Some thoughts on the three British televised Leaders’ Debates

I just finished watching the three televised British Leaders Debates on C-Span (the player at cpac.ca never booted up for me: wake up CPAC). This was the first time that the United Kingdom had a televised confrontation of the Leaders of the three major national parties: Prime Minister Gordon Brown of Labour, Nick Clegg of the Liberal Democrats and David Cameron of the Conservatives. It was a telling set of debates.

First of all, I have always been amazed that the British have never had a national televised Leaders’ Debate. The British penchant for debate, their respect for wit and wordplay and a national sense of fair play – all seem to scream that this would be a popular format.

From a media training and debate-prep communications perspective, we saw a progression from one debate to the next. In the first debate, Gordon Brown was simply awful. He looked tired, confused, rumpled and dowdy. While he gave off a certain feeling of kindness and caring, he couldn’t overcome his low-energy performance. He seemed to wilt under the glare of the cameras. David Cameron was haughty and difficult. He seemed at many moments to not know where to look – whether he should be speaking to the other Leaders, to the audience, to the moderator or to the camera. He was shifty and unfocused. He was unnatural and when he started in on Nick Clegg, he sounded prissy – like a schoolyard bully. When he attacked Gordon Brown, he sounded like an angry young man railing against his already-defeated and almost forgotten grandfather. Nick Clegg was spectacular. He was smooth, easy going, and well-briefed. He was able to take complicated ideas and bring them down to earth in simple, effective formulations that spoke directly to different demographics in the television audience at home. Brilliant.

In the second and third debates, the pattern continued.
_ _ _
### REQUESTS
1) In the commentary on the British Leaders' Debates, which leader is described as spectacular in the first debate?
2) Extend the commentary on the British Leaders' Debates, picking up directly after its final sentence.

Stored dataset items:
_ _ _
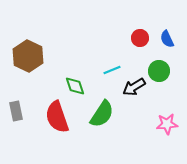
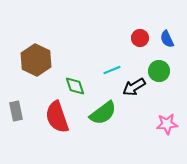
brown hexagon: moved 8 px right, 4 px down
green semicircle: moved 1 px right, 1 px up; rotated 20 degrees clockwise
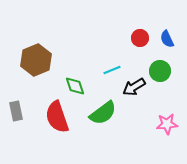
brown hexagon: rotated 12 degrees clockwise
green circle: moved 1 px right
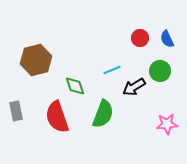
brown hexagon: rotated 8 degrees clockwise
green semicircle: moved 1 px down; rotated 32 degrees counterclockwise
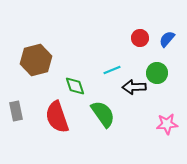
blue semicircle: rotated 66 degrees clockwise
green circle: moved 3 px left, 2 px down
black arrow: rotated 30 degrees clockwise
green semicircle: rotated 56 degrees counterclockwise
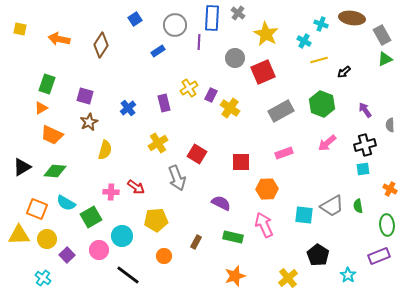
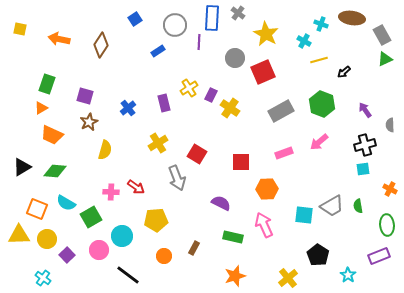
pink arrow at (327, 143): moved 8 px left, 1 px up
brown rectangle at (196, 242): moved 2 px left, 6 px down
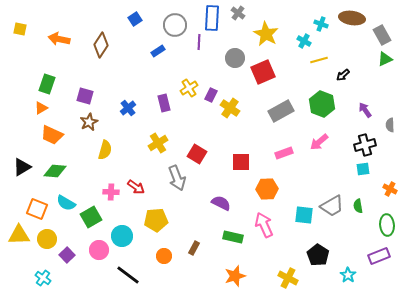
black arrow at (344, 72): moved 1 px left, 3 px down
yellow cross at (288, 278): rotated 24 degrees counterclockwise
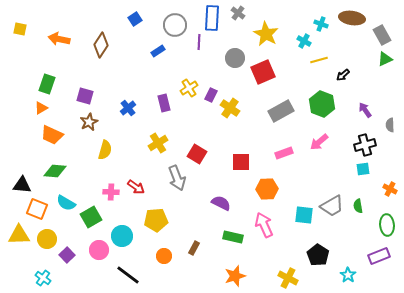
black triangle at (22, 167): moved 18 px down; rotated 36 degrees clockwise
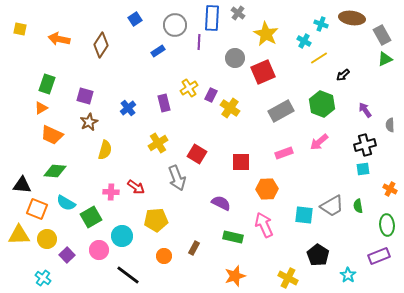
yellow line at (319, 60): moved 2 px up; rotated 18 degrees counterclockwise
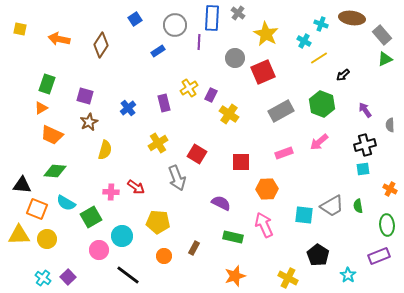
gray rectangle at (382, 35): rotated 12 degrees counterclockwise
yellow cross at (230, 108): moved 1 px left, 6 px down
yellow pentagon at (156, 220): moved 2 px right, 2 px down; rotated 10 degrees clockwise
purple square at (67, 255): moved 1 px right, 22 px down
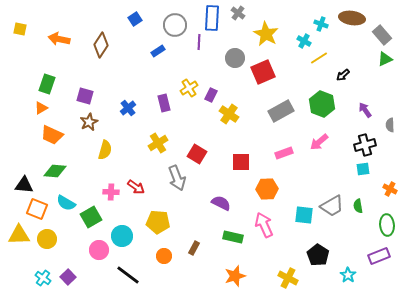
black triangle at (22, 185): moved 2 px right
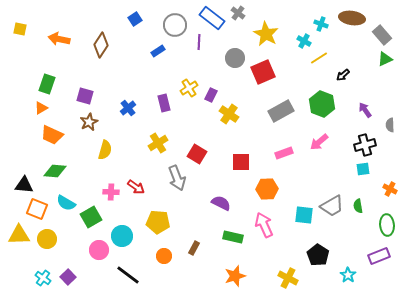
blue rectangle at (212, 18): rotated 55 degrees counterclockwise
_ _ _
### THE RESPONSES
1) Nick Clegg

2)
Brown improved his delivery, looking a little more spry and less fatherly. By the third debate, I no longer expected him to take a moment to dust crumbs off his shirt and dandruff off his shoulders. But he remained ineffectual. He seemed to spend an awful lot of time restating the platforms of the other two parties and then using adjectives such as “not ready to govern.” The problem for him is that by listing Conservative and LibDem policies, he only made them more salient in the audience’s mind. The fact that he disagreed with them was just registered as his opinion. Not effectual. The most emblematic moment of his ineffectiveness was when, in his closing statement, he said: “We are desperate to get this country through the recession …” Well, you know what? You look desperate, Mr. Brown. And you just finished your closing statement by telling the British public that you are.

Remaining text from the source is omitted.